§ **PROVIDED ENTRIES**

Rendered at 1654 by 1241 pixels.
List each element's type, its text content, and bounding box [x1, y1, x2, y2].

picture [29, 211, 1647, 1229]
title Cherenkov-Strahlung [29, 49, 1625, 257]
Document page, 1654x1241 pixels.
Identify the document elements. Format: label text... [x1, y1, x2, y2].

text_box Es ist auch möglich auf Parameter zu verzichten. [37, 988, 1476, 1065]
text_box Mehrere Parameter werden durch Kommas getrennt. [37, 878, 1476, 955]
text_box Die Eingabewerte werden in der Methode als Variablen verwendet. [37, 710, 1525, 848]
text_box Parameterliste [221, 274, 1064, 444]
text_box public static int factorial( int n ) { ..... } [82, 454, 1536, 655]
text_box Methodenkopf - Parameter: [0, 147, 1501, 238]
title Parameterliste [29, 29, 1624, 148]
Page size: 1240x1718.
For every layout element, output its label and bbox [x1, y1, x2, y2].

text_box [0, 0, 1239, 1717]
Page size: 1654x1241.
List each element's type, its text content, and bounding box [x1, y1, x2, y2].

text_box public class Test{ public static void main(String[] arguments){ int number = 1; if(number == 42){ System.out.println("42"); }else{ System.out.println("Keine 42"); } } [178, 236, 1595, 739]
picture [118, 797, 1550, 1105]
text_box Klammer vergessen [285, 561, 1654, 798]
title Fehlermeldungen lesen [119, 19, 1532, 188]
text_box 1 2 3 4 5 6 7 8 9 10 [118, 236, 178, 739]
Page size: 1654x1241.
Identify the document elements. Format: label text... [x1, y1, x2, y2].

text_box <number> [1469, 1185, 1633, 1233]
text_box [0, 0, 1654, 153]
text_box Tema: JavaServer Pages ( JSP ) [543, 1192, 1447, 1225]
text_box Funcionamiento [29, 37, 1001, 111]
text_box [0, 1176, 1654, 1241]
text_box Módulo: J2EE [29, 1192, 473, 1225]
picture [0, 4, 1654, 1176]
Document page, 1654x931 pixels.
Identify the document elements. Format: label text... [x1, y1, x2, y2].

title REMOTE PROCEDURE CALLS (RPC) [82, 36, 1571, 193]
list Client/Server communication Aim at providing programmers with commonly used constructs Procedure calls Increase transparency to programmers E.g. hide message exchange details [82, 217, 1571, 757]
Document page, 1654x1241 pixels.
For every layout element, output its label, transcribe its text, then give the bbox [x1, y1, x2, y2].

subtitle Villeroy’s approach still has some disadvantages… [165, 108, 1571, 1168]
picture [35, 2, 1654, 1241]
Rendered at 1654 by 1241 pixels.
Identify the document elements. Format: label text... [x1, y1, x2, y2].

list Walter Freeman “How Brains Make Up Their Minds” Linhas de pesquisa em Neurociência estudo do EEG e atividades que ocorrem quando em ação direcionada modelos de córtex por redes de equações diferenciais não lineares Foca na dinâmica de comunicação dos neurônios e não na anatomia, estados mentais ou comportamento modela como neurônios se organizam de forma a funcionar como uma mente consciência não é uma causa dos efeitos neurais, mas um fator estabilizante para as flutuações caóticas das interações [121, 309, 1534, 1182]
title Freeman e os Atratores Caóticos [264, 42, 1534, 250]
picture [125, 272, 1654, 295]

§ **EXERCISE DIRECTIONS**
Retype the records above word for word, starting at the very beginning and stopping after the line that contains "text_box 1 2".

§ **RESPONSE**
Rendered at 1654 by 1241 pixels.
List each element's type, its text content, and bounding box [x1, y1, x2, y2].

picture [29, 211, 1647, 1229]
title Cherenkov-Strahlung [29, 49, 1625, 257]
Document page, 1654x1241 pixels.
Identify the document elements. Format: label text... [x1, y1, x2, y2].

text_box Es ist auch möglich auf Parameter zu verzichten. [37, 988, 1476, 1065]
text_box Mehrere Parameter werden durch Kommas getrennt. [37, 878, 1476, 955]
text_box Die Eingabewerte werden in der Methode als Variablen verwendet. [37, 710, 1525, 848]
text_box Parameterliste [221, 274, 1064, 444]
text_box public static int factorial( int n ) { ..... } [82, 454, 1536, 655]
text_box Methodenkopf - Parameter: [0, 147, 1501, 238]
title Parameterliste [29, 29, 1624, 148]
Page size: 1240x1718.
For every layout element, output its label and bbox [x1, y1, x2, y2].

text_box [0, 0, 1239, 1717]
Page size: 1654x1241.
List each element's type, its text content, and bounding box [x1, y1, x2, y2].

text_box public class Test{ public static void main(String[] arguments){ int number = 1; if(number == 42){ System.out.println("42"); }else{ System.out.println("Keine 42"); } } [178, 236, 1595, 739]
picture [118, 797, 1550, 1105]
text_box Klammer vergessen [285, 561, 1654, 798]
title Fehlermeldungen lesen [119, 19, 1532, 188]
text_box 1 2 3 4 5 6 7 8 9 10 [118, 236, 178, 739]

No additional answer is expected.